- _ASSIGNMENT_
Transcribe the records that follow. Keep every word exactly, and drop the pictures.

- _RECORDED DATA_
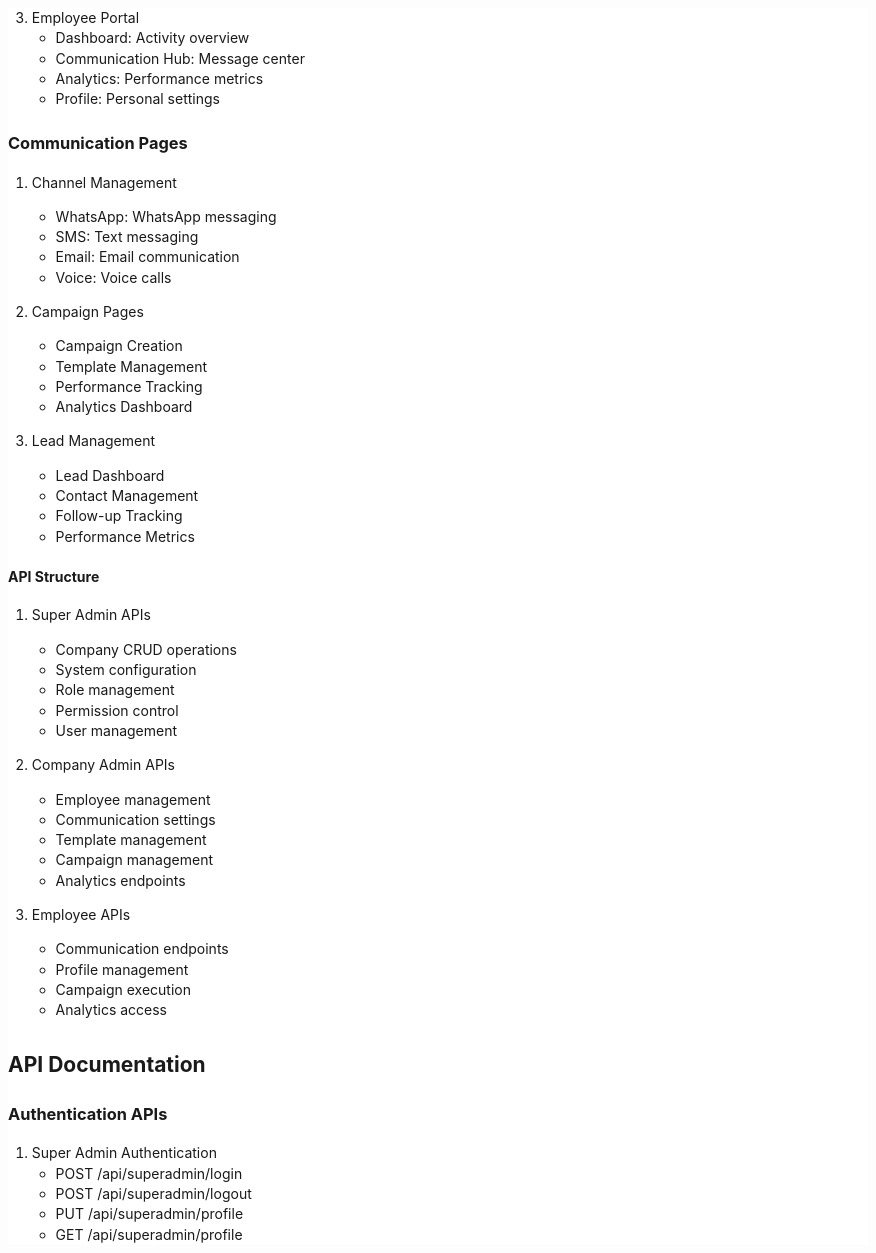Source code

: 3. Employee Portal
   - Dashboard: Activity overview
   - Communication Hub: Message center
   - Analytics: Performance metrics
   - Profile: Personal settings

### Communication Pages
1. Channel Management
   - WhatsApp: WhatsApp messaging
   - SMS: Text messaging
   - Email: Email communication
   - Voice: Voice calls

2. Campaign Pages
   - Campaign Creation
   - Template Management
   - Performance Tracking
   - Analytics Dashboard

3. Lead Management
   - Lead Dashboard
   - Contact Management
   - Follow-up Tracking
   - Performance Metrics

#### API Structure
1. Super Admin APIs
   - Company CRUD operations
   - System configuration
   - Role management
   - Permission control
   - User management

2. Company Admin APIs
   - Employee management
   - Communication settings
   - Template management
   - Campaign management
   - Analytics endpoints

3. Employee APIs
   - Communication endpoints
   - Profile management
   - Campaign execution
   - Analytics access

## API Documentation

### Authentication APIs
1. Super Admin Authentication
   - POST /api/superadmin/login
   - POST /api/superadmin/logout
   - PUT /api/superadmin/profile
   - GET /api/superadmin/profile
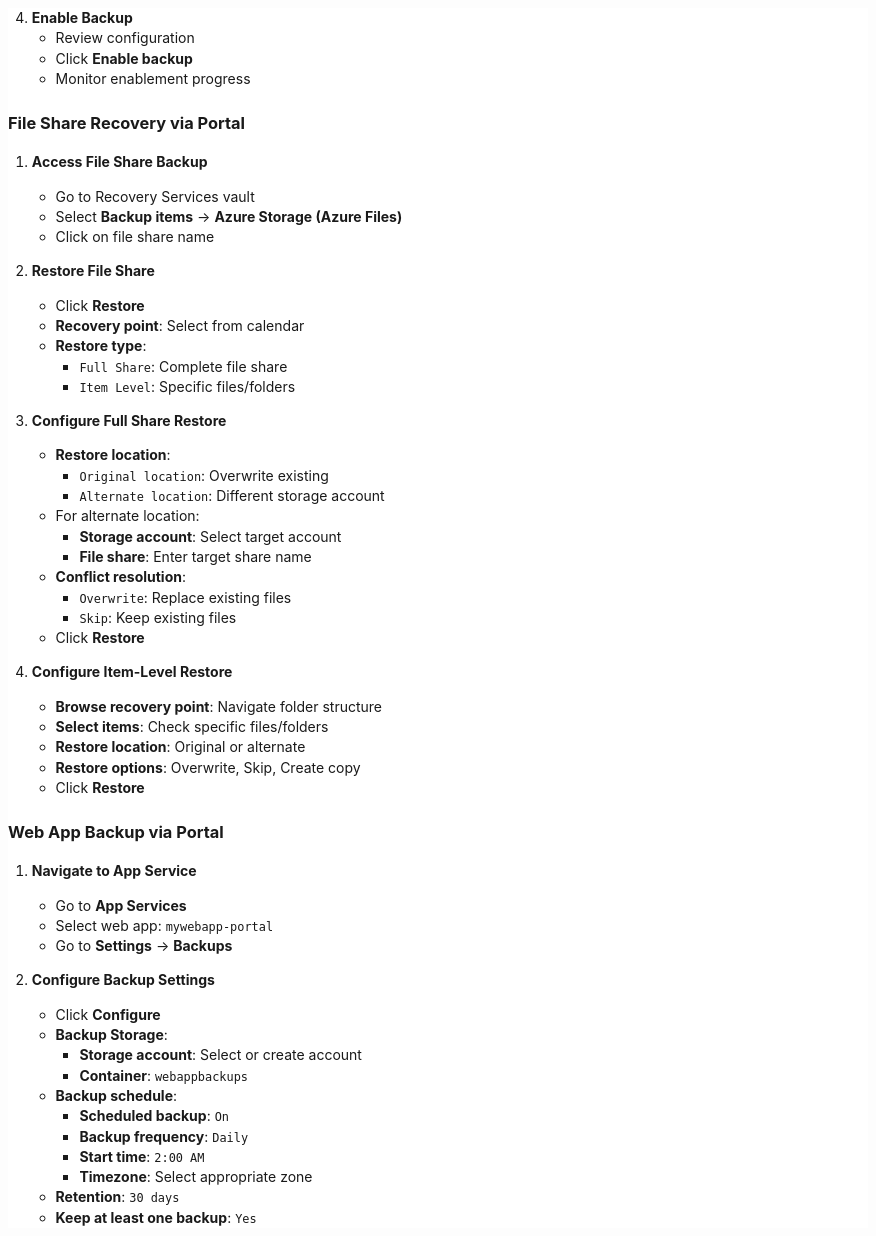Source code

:4. **Enable Backup**
   - Review configuration
   - Click **Enable backup**
   - Monitor enablement progress

### File Share Recovery via Portal

1. **Access File Share Backup**
   - Go to Recovery Services vault
   - Select **Backup items** → **Azure Storage (Azure Files)**
   - Click on file share name

2. **Restore File Share**
   - Click **Restore**
   - **Recovery point**: Select from calendar
   - **Restore type**:
     - `Full Share`: Complete file share
     - `Item Level`: Specific files/folders

3. **Configure Full Share Restore**
   - **Restore location**:
     - `Original location`: Overwrite existing
     - `Alternate location`: Different storage account
   - For alternate location:
     - **Storage account**: Select target account
     - **File share**: Enter target share name
   - **Conflict resolution**:
     - `Overwrite`: Replace existing files
     - `Skip`: Keep existing files
   - Click **Restore**

4. **Configure Item-Level Restore**
   - **Browse recovery point**: Navigate folder structure
   - **Select items**: Check specific files/folders
   - **Restore location**: Original or alternate
   - **Restore options**: Overwrite, Skip, Create copy
   - Click **Restore**

### Web App Backup via Portal

1. **Navigate to App Service**
   - Go to **App Services**
   - Select web app: `mywebapp-portal`
   - Go to **Settings** → **Backups**

2. **Configure Backup Settings**
   - Click **Configure**
   - **Backup Storage**:
     - **Storage account**: Select or create account
     - **Container**: `webappbackups`
   - **Backup schedule**:
     - **Scheduled backup**: `On`
     - **Backup frequency**: `Daily`
     - **Start time**: `2:00 AM`
     - **Timezone**: Select appropriate zone
   - **Retention**: `30 days`
   - **Keep at least one backup**: `Yes`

- _SOLUTION_
Source code

: 3. Employee Portal
   - Dashboard: Activity overview
   - Communication Hub: Message center
   - Analytics: Performance metrics
   - Profile: Personal settings

### Communication Pages
1. Channel Management
   - WhatsApp: WhatsApp messaging
   - SMS: Text messaging
   - Email: Email communication
   - Voice: Voice calls

2. Campaign Pages
   - Campaign Creation
   - Template Management
   - Performance Tracking
   - Analytics Dashboard

3. Lead Management
   - Lead Dashboard
   - Contact Management
   - Follow-up Tracking
   - Performance Metrics

#### API Structure
1. Super Admin APIs
   - Company CRUD operations
   - System configuration
   - Role management
   - Permission control
   - User management

2. Company Admin APIs
   - Employee management
   - Communication settings
   - Template management
   - Campaign management
   - Analytics endpoints

3. Employee APIs
   - Communication endpoints
   - Profile management
   - Campaign execution
   - Analytics access

## API Documentation

### Authentication APIs
1. Super Admin Authentication
   - POST /api/superadmin/login
   - POST /api/superadmin/logout
   - PUT /api/superadmin/profile
   - GET /api/superadmin/profile
Source code

:4. **Enable Backup**
   - Review configuration
   - Click **Enable backup**
   - Monitor enablement progress

### File Share Recovery via Portal

1. **Access File Share Backup**
   - Go to Recovery Services vault
   - Select **Backup items** → **Azure Storage (Azure Files)**
   - Click on file share name

2. **Restore File Share**
   - Click **Restore**
   - **Recovery point**: Select from calendar
   - **Restore type**:
     - `Full Share`: Complete file share
     - `Item Level`: Specific files/folders

3. **Configure Full Share Restore**
   - **Restore location**:
     - `Original location`: Overwrite existing
     - `Alternate location`: Different storage account
   - For alternate location:
     - **Storage account**: Select target account
     - **File share**: Enter target share name
   - **Conflict resolution**:
     - `Overwrite`: Replace existing files
     - `Skip`: Keep existing files
   - Click **Restore**

4. **Configure Item-Level Restore**
   - **Browse recovery point**: Navigate folder structure
   - **Select items**: Check specific files/folders
   - **Restore location**: Original or alternate
   - **Restore options**: Overwrite, Skip, Create copy
   - Click **Restore**

### Web App Backup via Portal

1. **Navigate to App Service**
   - Go to **App Services**
   - Select web app: `mywebapp-portal`
   - Go to **Settings** → **Backups**

2. **Configure Backup Settings**
   - Click **Configure**
   - **Backup Storage**:
     - **Storage account**: Select or create account
     - **Container**: `webappbackups`
   - **Backup schedule**:
     - **Scheduled backup**: `On`
     - **Backup frequency**: `Daily`
     - **Start time**: `2:00 AM`
     - **Timezone**: Select appropriate zone
   - **Retention**: `30 days`
   - **Keep at least one backup**: `Yes`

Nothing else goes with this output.